What is the main subject of your film?
When I say subject, I mean “whatever is going to spend the most time on screen” during your project. If you are shooting a dialogue-heavy movie that features people heavily, you’re going to want a set of lenses that can reproduce skin tones well and emphasise facial shapes and tones. If you are shooting a car commercial or product, you need to think about what works best to bring out the detailing of the object.
Shane Hurlburt does a great lens shootout between Cooke S4/i’s and Leica Summicron’s which gives you a good idea of what I’m talking about:
What is the tone of your film?
Shooting a romantic period drama is obviously quite different to shooting a post-apocalyptic thriller. Your lens choices should be reflected in this. What are the main emotions? If they’re love, happiness and caring, you probably want to look for something that diffuses light well and has less contrast and creates warm tones. If they’re horror, panic and evil, perhaps something sharper with more contrast might be appropriate.
Which camera are you shooting with?

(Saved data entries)
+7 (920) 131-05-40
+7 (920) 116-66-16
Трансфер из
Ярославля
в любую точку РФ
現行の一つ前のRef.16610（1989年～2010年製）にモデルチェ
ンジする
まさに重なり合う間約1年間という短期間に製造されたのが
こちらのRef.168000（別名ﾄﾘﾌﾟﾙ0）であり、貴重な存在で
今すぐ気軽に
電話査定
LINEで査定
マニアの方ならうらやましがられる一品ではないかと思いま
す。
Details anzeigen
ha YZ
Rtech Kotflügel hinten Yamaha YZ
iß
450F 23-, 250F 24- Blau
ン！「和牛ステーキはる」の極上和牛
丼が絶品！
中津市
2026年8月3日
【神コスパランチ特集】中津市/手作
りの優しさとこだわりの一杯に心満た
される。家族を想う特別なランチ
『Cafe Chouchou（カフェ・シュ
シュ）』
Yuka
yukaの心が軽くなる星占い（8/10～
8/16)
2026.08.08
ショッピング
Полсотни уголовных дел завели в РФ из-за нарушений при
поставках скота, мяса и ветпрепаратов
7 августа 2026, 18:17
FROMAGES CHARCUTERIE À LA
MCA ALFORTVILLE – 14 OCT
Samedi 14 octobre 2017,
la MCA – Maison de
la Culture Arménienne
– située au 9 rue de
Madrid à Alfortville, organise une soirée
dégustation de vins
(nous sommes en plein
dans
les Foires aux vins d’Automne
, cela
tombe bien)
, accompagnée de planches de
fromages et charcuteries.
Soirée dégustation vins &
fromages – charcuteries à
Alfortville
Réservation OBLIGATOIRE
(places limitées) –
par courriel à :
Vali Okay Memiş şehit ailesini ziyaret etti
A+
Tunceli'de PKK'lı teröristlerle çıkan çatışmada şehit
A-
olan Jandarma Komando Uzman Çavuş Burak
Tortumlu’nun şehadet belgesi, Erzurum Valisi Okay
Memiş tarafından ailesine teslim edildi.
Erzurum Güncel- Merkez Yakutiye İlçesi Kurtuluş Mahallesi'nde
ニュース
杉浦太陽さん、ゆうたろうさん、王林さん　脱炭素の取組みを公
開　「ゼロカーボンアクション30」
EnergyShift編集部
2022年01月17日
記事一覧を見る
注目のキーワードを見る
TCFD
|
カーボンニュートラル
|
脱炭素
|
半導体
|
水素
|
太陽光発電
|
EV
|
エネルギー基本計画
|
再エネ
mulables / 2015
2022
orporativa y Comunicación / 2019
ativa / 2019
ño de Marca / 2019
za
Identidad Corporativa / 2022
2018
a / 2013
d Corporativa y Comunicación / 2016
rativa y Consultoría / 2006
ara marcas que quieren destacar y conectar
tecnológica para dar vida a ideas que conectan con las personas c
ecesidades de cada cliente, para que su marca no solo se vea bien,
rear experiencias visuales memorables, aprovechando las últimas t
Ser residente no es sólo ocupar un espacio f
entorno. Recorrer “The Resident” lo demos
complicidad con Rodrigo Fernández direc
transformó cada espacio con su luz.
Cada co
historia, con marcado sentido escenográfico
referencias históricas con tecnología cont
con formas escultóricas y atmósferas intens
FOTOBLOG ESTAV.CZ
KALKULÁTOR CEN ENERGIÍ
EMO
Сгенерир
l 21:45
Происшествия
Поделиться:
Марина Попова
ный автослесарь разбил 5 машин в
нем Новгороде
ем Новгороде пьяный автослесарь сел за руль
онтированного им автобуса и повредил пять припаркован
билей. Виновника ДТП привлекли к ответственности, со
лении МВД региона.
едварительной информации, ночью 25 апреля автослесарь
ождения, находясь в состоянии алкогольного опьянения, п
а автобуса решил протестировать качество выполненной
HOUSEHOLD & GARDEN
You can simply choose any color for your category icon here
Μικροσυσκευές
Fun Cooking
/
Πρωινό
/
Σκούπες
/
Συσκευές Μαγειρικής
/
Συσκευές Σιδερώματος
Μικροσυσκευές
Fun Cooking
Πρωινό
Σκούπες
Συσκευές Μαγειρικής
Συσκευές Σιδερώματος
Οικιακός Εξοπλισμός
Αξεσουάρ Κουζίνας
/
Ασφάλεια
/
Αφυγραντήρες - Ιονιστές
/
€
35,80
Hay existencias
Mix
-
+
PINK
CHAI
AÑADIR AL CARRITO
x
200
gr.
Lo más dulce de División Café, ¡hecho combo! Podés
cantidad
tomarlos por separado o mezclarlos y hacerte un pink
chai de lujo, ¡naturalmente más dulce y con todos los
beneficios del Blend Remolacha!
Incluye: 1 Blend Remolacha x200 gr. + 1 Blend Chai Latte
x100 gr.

— Tasks to complete —
**a.** Decide whether each statement agrees with the passage on choosing lenses, answering yes or no and quoting the words of the passage that settle it:
(i) For a dialogue-heavy movie featuring people, the passage advises lenses that reproduce skin tones well.
(ii) For a film whose main emotions are horror, panic and evil, the passage suggests lenses with less contrast.
(iii) The lens shootout mentioned in the passage compares Cooke S4/i’s with Zeiss lenses.
**b.** Edit the entries from their start through the line holding "FOTOBLOG ESTAV.CZ", both ends included, so that "Yamaha" becomes "Honda" and everything else stays the same. Give back only those lines.
The passage on choosing lenses and the entries have nothing to do with each other.

— Expected outputs —
**a.**
(i) Yes: "you’re going to want a set of lenses that can reproduce skin tones well"
(ii) No: "perhaps something sharper with more contrast might be appropriate"
(iii) No: "between Cooke S4/i’s and Leica Summicron’s"

**b.**
+7 (920) 131-05-40
+7 (920) 116-66-16
Трансфер из
Ярославля
в любую точку РФ
現行の一つ前のRef.16610（1989年～2010年製）にモデルチェ
ンジする
まさに重なり合う間約1年間という短期間に製造されたのが
こちらのRef.168000（別名ﾄﾘﾌﾟﾙ0）であり、貴重な存在で
今すぐ気軽に
電話査定
LINEで査定
マニアの方ならうらやましがられる一品ではないかと思いま
す。
Details anzeigen
ha YZ
Rtech Kotflügel hinten Honda YZ
iß
450F 23-, 250F 24- Blau
ン！「和牛ステーキはる」の極上和牛
丼が絶品！
中津市
2026年8月3日
【神コスパランチ特集】中津市/手作
りの優しさとこだわりの一杯に心満た
される。家族を想う特別なランチ
『Cafe Chouchou（カフェ・シュ
シュ）』
Yuka
yukaの心が軽くなる星占い（8/10～
8/16)
2026.08.08
ショッピング
Полсотни уголовных дел завели в РФ из-за нарушений при
поставках скота, мяса и ветпрепаратов
7 августа 2026, 18:17
FROMAGES CHARCUTERIE À LA
MCA ALFORTVILLE – 14 OCT
Samedi 14 octobre 2017,
la MCA – Maison de
la Culture Arménienne
– située au 9 rue de
Madrid à Alfortville, organise une soirée
dégustation de vins
(nous sommes en plein
dans
les Foires aux vins d’Automne
, cela
tombe bien)
, accompagnée de planches de
fromages et charcuteries.
Soirée dégustation vins &
fromages – charcuteries à
Alfortville
Réservation OBLIGATOIRE
(places limitées) –
par courriel à :
Vali Okay Memiş şehit ailesini ziyaret etti
A+
Tunceli'de PKK'lı teröristlerle çıkan çatışmada şehit
A-
olan Jandarma Komando Uzman Çavuş Burak
Tortumlu’nun şehadet belgesi, Erzurum Valisi Okay
Memiş tarafından ailesine teslim edildi.
Erzurum Güncel- Merkez Yakutiye İlçesi Kurtuluş Mahallesi'nde
ニュース
杉浦太陽さん、ゆうたろうさん、王林さん　脱炭素の取組みを公
開　「ゼロカーボンアクション30」
EnergyShift編集部
2022年01月17日
記事一覧を見る
注目のキーワードを見る
TCFD
|
カーボンニュートラル
|
脱炭素
|
半導体
|
水素
|
太陽光発電
|
EV
|
エネルギー基本計画
|
再エネ
mulables / 2015
2022
orporativa y Comunicación / 2019
ativa / 2019
ño de Marca / 2019
za
Identidad Corporativa / 2022
2018
a / 2013
d Corporativa y Comunicación / 2016
rativa y Consultoría / 2006
ara marcas que quieren destacar y conectar
tecnológica para dar vida a ideas que conectan con las personas c
ecesidades de cada cliente, para que su marca no solo se vea bien,
rear experiencias visuales memorables, aprovechando las últimas t
Ser residente no es sólo ocupar un espacio f
entorno. Recorrer “The Resident” lo demos
complicidad con Rodrigo Fernández direc
transformó cada espacio con su luz.
Cada co
historia, con marcado sentido escenográfico
referencias históricas con tecnología cont
con formas escultóricas y atmósferas intens
FOTOBLOG ESTAV.CZ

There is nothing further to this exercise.